While the book is set in 18th-century England, the play takes place during the 1950’s in Newport, Rhode Island. Although the settings exist centuries apart, they both feature an emphasis on wealth and social hierarchy.
The play’s eponymous character, played by Deborah Bjornsti, loves to play matchmaker. She is determined to find a husband for a schoolgirl named Harriet (Harley Seger), who has unknown origins. But when Emma meddles in Harriet’s relationships, the consequences expand to their whole social circle, including to Emma herself. It’s a comedic play that has the audience laughing at many lines.

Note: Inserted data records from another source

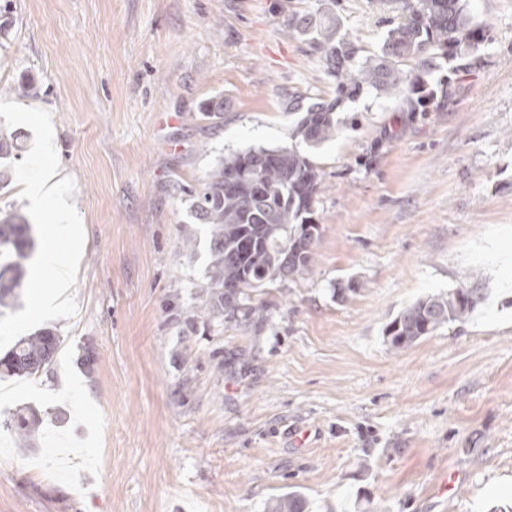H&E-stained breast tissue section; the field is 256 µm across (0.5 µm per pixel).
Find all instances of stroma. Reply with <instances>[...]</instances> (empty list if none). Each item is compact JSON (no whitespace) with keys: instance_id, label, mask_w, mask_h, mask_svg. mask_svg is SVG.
I'll return each instance as SVG.
<instances>
[{"instance_id":"1","label":"stroma","mask_w":512,"mask_h":512,"mask_svg":"<svg viewBox=\"0 0 512 512\" xmlns=\"http://www.w3.org/2000/svg\"><path fill=\"white\" fill-rule=\"evenodd\" d=\"M487 39L413 105L346 102L324 172L309 274L252 293L260 324L197 314L210 229L186 186L250 147L288 145L336 81L292 15L334 13L358 60L380 55L379 0H0V216L37 247L0 354L42 328L37 382L0 381V422L40 416L33 447L0 425V512H506L512 507V0H464ZM52 163L84 229L69 302L37 300L54 248L24 198ZM478 273L488 299L399 354L383 329ZM358 282L336 298L337 286Z\"/></svg>"}]
</instances>
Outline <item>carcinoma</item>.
<instances>
[{
    "mask_svg": "<svg viewBox=\"0 0 512 512\" xmlns=\"http://www.w3.org/2000/svg\"><path fill=\"white\" fill-rule=\"evenodd\" d=\"M397 21L387 30L382 55L355 63L357 48L336 24L319 25L308 15L288 18V32L310 35L311 46L322 53L336 97L308 105L292 138L296 144L248 148L219 160L206 179L189 190L190 217L211 229V261L207 287L197 294V312L218 322L257 323L266 307L251 301L250 293L275 281H294L311 267L313 247L320 238L314 218L323 178L311 151L336 137L345 100L364 91L384 90L396 97L424 101L433 91L423 75L440 68L441 61L464 59L484 40L462 0H399ZM414 60L416 71L400 62ZM305 149H300L299 144ZM35 249L31 225L12 212L0 220V308L18 304L26 288L25 262ZM479 275H466L446 293L420 298L403 308L384 328L390 350L400 352L453 322H462L484 302ZM60 345L50 330L19 339L0 357L1 378H29L52 363ZM38 413L24 409L8 415L6 425L23 448L30 442ZM295 493L276 497L267 512H305Z\"/></svg>",
    "mask_w": 512,
    "mask_h": 512,
    "instance_id": "cac0c4a2",
    "label": "carcinoma"
}]
</instances>
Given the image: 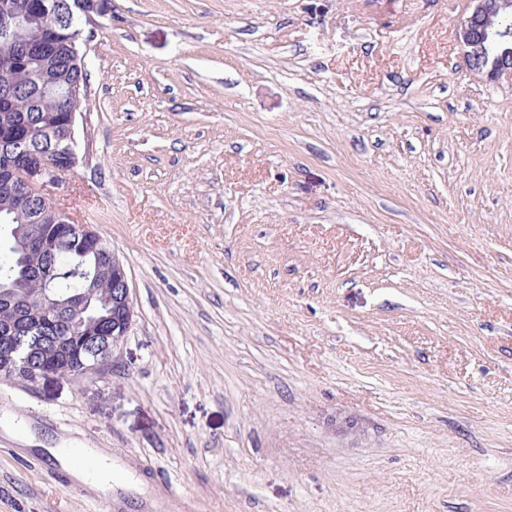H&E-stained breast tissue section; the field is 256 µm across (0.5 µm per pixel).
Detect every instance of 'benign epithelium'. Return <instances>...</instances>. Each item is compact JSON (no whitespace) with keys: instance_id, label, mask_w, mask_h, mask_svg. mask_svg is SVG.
<instances>
[{"instance_id":"obj_1","label":"benign epithelium","mask_w":512,"mask_h":512,"mask_svg":"<svg viewBox=\"0 0 512 512\" xmlns=\"http://www.w3.org/2000/svg\"><path fill=\"white\" fill-rule=\"evenodd\" d=\"M107 11L105 0H24L22 11L15 22L23 24L33 16L60 18L63 27L77 28L82 22H92L94 17ZM512 15V0H470L468 14L456 28V39L464 47L466 68L477 75L493 80L504 74L512 75V31L501 28V19ZM77 113H71L68 131L66 162L59 164L47 156L16 164L9 172V183L15 194L26 200H36L44 205L53 203L56 221L67 235L76 237L98 248L101 238L86 224H77L55 203L51 189L60 188L61 173L72 169L78 159V143L75 139ZM112 284L119 292L112 294V332L104 336L99 324L91 319L79 321L78 336H53L49 350L64 352L75 344L95 341L90 355L79 363V375L87 377L112 363L114 351L128 336L133 320L131 289L124 267L116 255H111ZM7 310L13 312L17 306H35L40 310L32 325L39 326L50 321V316L68 313L74 308L73 299L60 298L48 288L40 289L36 295L21 293L5 299ZM44 348H33L25 353L11 342L0 344V375L13 378L22 369L29 368L31 355H40Z\"/></svg>"}]
</instances>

The actors wear traditional 1950s attire, including red polka-dotted dresses for women, and suspenders and fedoras for men. The play includes pop-culture references from the era, such as Buicks, Truman Capote, and high society enjoying Jell-O salad. It also makes a few jokes that hit close to home — Mrs. Elton (Marie Dinolan) hopes for Jane’s (Cecelia Auerswald) sake that her nannying placement isn’t on the undesirable Upper West Side.
Lee’s anachronous setting choice gave her artistic liberties, she said. “It’s pretty much totally rewritten,” she said.

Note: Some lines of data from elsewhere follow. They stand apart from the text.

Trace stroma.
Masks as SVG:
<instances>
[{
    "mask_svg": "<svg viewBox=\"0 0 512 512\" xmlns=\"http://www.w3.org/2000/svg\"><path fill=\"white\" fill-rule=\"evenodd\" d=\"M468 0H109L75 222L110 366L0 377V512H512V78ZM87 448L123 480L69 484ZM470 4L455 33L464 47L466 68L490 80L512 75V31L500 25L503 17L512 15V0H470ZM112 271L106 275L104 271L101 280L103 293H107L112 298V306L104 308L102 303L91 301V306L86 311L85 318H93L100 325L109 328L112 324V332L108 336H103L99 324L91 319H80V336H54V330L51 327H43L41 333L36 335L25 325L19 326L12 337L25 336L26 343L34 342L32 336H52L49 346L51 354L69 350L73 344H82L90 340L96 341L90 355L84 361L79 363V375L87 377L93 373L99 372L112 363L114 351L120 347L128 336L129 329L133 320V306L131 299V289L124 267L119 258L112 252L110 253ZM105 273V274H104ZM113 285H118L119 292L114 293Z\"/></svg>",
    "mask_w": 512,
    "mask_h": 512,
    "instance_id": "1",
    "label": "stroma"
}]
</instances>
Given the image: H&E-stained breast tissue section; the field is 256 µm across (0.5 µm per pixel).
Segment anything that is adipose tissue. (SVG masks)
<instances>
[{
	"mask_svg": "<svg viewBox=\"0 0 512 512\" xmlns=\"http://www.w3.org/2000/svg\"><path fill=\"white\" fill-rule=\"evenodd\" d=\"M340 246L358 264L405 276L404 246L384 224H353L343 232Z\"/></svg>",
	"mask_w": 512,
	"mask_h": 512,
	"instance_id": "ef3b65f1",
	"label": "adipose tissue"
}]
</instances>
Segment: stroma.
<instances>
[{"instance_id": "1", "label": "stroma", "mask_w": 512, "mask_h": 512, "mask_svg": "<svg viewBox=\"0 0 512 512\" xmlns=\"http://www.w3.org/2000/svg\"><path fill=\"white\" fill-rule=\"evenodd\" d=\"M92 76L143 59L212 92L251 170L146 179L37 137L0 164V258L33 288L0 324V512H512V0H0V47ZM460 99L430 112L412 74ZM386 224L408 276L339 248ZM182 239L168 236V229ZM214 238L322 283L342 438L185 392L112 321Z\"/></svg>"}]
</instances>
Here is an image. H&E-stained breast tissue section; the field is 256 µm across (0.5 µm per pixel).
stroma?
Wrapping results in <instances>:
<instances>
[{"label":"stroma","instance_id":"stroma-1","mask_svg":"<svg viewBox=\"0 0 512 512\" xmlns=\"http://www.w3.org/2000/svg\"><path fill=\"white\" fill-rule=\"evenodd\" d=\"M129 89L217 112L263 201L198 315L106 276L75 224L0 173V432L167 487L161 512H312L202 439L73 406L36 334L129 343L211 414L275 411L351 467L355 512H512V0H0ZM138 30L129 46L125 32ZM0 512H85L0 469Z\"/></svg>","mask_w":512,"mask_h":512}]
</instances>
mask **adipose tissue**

The company did not have to be strict with the language, which allowed it to have a more relaxed tone. Lee also added in plot points and scenes that didn’t exist in the book. “I want to see more characters interact, relationships deepen,” Lee wrote in the playbill.

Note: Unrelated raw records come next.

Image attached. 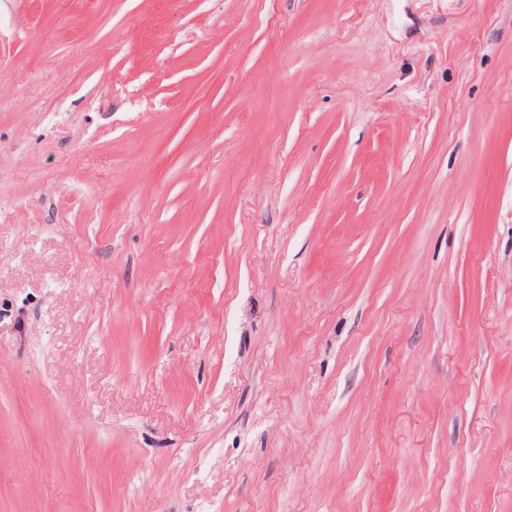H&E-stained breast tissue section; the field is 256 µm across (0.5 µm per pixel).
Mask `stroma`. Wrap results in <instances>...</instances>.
<instances>
[{
  "mask_svg": "<svg viewBox=\"0 0 512 512\" xmlns=\"http://www.w3.org/2000/svg\"><path fill=\"white\" fill-rule=\"evenodd\" d=\"M0 512H512V0H0Z\"/></svg>",
  "mask_w": 512,
  "mask_h": 512,
  "instance_id": "obj_1",
  "label": "stroma"
}]
</instances>
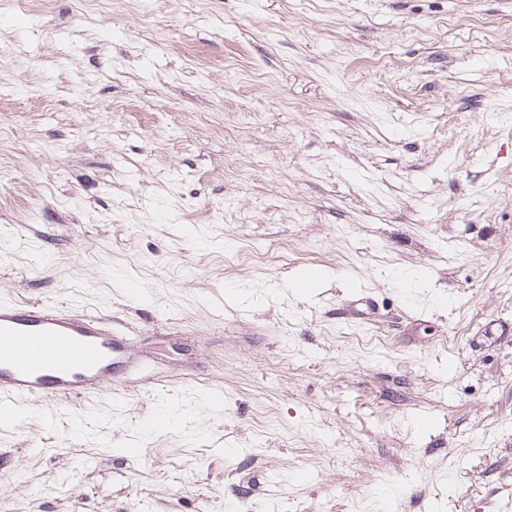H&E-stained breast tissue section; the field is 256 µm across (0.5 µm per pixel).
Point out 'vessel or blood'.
Wrapping results in <instances>:
<instances>
[{
  "mask_svg": "<svg viewBox=\"0 0 512 512\" xmlns=\"http://www.w3.org/2000/svg\"><path fill=\"white\" fill-rule=\"evenodd\" d=\"M126 351L100 317L0 300V423L35 399L57 405L101 391Z\"/></svg>",
  "mask_w": 512,
  "mask_h": 512,
  "instance_id": "1",
  "label": "vessel or blood"
}]
</instances>
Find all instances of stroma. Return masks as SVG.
Wrapping results in <instances>:
<instances>
[{"label": "stroma", "instance_id": "stroma-1", "mask_svg": "<svg viewBox=\"0 0 512 512\" xmlns=\"http://www.w3.org/2000/svg\"><path fill=\"white\" fill-rule=\"evenodd\" d=\"M0 299L128 344L0 512H512V9L0 6Z\"/></svg>", "mask_w": 512, "mask_h": 512}]
</instances>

The play’s plot is timeless, Bjornsti, who played Emma, said. The characters are “very real people,” she said. “It’s about a woman’s relationship with her father, with her best friend, with the people in her town.”
Bjornsti, who has performed with the company since 2015, said she enjoys performing in Riverside Park despite the challenge of the noise of the city. “People walk up and they’re like, ‘Oh, my God, they’re doing a Shakespeare,’” she said. “We’re here, right here, right now in the middle of Riverside Park.”
Louis Felix, a tourist from LA, found out about the production by walking through the park, and it was his first time seeing a play in a park. “It seemed like a really New York experience,” he said.
Since the play features many picnic scenes, the outdoor setting added to the experience, audience member Sasha Tailor said. The play was also fun to see live because the movie adaptation with Anya Taylor-Joy came right before the lockdown, she said.
The setting makes the production accessible, which aligns with the company’s mission, Lee said. According to the website, they strive to “delight our diverse audiences with intimate and accessible interpretations of classical literature.”
The company furthers this mission by offering free tickets with no reservations needed, Lee said. “A lot of people said that they’ve never even been to theater before, but they come to us,” she said.
Art allows Lee to unite people in her audience, including those who don’t usually experience theater, she said. “Being who I am, who has always been an outsider in every aspect of my life, to create something where we all can come together and share an hour and a half and enjoy something, is magical.”